(Bloomberg) -- Few winners are emerging from a rough stretch of retail earnings. 

Chains from Gap Inc. to Nordstrom Inc. say they can’t capitalize on heightened demand this holiday season as supply-chain disruptions translate into empty shelves and disappointed customers. Walmart Inc. and Target Corp., meanwhile, have plenty of inventory yet are facing questions about their profitability.

Even some of the early winners are succumbing to the pessimism: Macy’s Inc. has given up most of its results-propelled stock pop from last week, while shares of rival Kohl’s Corp. have slipped below their pre-earnings level. And for companies large and small, maintaining or expanding staffing levels adds to the headaches -- and cost. 

The U.S. retail industry is entering the busiest shopping season of the year under a cloud of doubt despite a mostly favorable economic backdrop. Consumer spending is powering ahead even as the inflation rate reaches a three-decade high. The question is how much retailers will profit from what’s expected to be record holiday shopping.

“The consumer is in great shape, and the consumer’s willingness to spend is very high,” said Brian Yarbrough, an analyst at Edward Jones. “The bigger issue is supply-chain cost and product availability.”

It’s not all bad news. For all the carnage this week, Wall Street has hardly abandoned retailers. Since Nov. 12, a broad S&P 500 retail index has advanced 2.5%, reflecting in part the outlook for strong consumer spending. Year-to-date, the index is up 25%, the same as the S&P 500 overall. 

Home Depot Inc. has jumped 11% during that period and surpassed Walmart in market value, bolstered by sustained demand from do-it-yourselfers and the U.S. housing industry. Dollar Tree Inc. has led the industry with a 30% surge in the span, thanks to its plan to ditch its namesake price point and start charging $1.25 for most of its products. 

There’s little question that consumers are reaching for their wallets.
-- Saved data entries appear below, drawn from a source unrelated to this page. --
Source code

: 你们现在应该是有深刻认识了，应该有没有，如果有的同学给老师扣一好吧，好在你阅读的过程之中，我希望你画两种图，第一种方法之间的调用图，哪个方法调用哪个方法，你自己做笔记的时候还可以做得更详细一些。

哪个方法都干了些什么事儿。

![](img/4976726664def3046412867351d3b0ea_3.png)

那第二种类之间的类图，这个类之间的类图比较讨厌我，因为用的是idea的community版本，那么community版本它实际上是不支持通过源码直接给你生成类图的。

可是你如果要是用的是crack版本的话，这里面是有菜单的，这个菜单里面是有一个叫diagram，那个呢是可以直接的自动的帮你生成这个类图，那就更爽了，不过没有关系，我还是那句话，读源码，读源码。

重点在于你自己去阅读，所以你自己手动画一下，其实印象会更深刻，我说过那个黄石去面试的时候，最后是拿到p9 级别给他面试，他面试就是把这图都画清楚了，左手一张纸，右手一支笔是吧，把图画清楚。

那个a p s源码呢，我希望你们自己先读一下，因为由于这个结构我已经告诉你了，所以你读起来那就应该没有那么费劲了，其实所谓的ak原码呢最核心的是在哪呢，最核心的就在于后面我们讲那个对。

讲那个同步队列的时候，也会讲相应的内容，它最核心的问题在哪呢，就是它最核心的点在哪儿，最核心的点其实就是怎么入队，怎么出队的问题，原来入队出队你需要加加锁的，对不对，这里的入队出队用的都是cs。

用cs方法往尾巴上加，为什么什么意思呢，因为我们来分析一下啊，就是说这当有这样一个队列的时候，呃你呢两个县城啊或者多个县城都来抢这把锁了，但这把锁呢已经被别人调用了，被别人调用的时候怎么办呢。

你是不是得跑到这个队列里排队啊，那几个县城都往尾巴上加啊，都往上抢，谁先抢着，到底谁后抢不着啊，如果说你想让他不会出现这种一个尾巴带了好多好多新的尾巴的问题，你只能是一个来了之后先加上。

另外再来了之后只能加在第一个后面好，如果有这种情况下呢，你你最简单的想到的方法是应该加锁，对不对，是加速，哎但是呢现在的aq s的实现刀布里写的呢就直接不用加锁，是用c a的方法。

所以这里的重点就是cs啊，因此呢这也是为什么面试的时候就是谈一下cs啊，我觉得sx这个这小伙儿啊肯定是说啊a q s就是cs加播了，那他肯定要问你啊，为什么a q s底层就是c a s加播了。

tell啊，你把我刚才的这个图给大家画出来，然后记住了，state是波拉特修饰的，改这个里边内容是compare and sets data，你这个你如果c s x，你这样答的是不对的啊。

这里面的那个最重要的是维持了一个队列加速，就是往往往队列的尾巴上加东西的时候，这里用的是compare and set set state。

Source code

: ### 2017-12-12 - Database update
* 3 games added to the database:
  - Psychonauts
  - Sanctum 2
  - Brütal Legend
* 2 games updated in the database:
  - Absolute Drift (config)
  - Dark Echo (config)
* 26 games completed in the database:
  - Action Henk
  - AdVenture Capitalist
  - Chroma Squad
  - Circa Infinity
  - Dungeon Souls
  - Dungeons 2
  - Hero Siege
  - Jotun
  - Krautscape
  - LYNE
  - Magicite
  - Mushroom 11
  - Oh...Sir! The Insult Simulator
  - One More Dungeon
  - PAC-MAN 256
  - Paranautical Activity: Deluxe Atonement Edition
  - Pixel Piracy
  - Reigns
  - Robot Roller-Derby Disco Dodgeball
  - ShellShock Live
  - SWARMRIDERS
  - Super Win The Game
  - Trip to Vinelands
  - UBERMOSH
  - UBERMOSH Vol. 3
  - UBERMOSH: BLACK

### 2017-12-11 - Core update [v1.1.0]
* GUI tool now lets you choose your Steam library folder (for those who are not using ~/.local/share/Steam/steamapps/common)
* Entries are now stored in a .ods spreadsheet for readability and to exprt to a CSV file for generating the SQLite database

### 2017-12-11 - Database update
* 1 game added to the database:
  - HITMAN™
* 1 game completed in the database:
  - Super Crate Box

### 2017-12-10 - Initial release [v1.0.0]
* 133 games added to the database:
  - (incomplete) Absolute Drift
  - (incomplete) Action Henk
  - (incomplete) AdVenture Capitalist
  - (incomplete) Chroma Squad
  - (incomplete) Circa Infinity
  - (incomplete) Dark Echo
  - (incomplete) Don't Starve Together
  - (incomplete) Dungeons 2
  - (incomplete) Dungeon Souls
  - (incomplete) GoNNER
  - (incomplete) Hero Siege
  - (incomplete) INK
Online consumer spending jumped 20% this month through Tuesday in a sign that holiday shopping has started early, according to the Adobe Digital Economy Index.

During the last two months of the year, U.S. e-commerce spending is expected to climb 10% to a record $207 billion, Adobe said. According to the National Retail Federation, total holiday sales will rise 8.5% to 10.5% from 2020 to reach as much as $859 billion.

Extra Costs

But satisfying that demand is likely to prove expensive. Walmart and Target chartered their own cargo ships to sidestep some of the supply-chain snarls. That helped them bolster inventory, fueling confidence that their shelves will be well stocked. But the extra costs contributed to declines in their gross margin, a key measure of profitability, which rattled investors. 

Nike Inc. said higher air-freight costs during the holiday season would crimp profitability. Switching to air freight from ocean transportation was a drag on Gap, too. And even after putting more merchandise on planes, Gap still suffered from “acute supply-chain headwinds” that left the company unable to take advantage of strong demand, Chief Executive Officer Sonia Syngal said. 

Supply problems also felled Nordstrom, which ran short of key items such as women’s shoes and apparel at its Rack off-price chain. Gap and Nordstrom both fell the most on record in Wednesday trading. 

With slow transportation causing delays in product shipments, many retailers will have less time to sell their goods before Christmas. Gap, for example, “may have to engage in promos if demand slows, partially undoing the inventory rationalization efforts through last year,” Cowen & Co. analyst Oliver Chen said in a report. 

To be sure, demand doesn’t appear poised for a slowdown during this holiday season. But if shoppers start to retrench next year amid a broad rise in costs, the road for retailers may get rockier.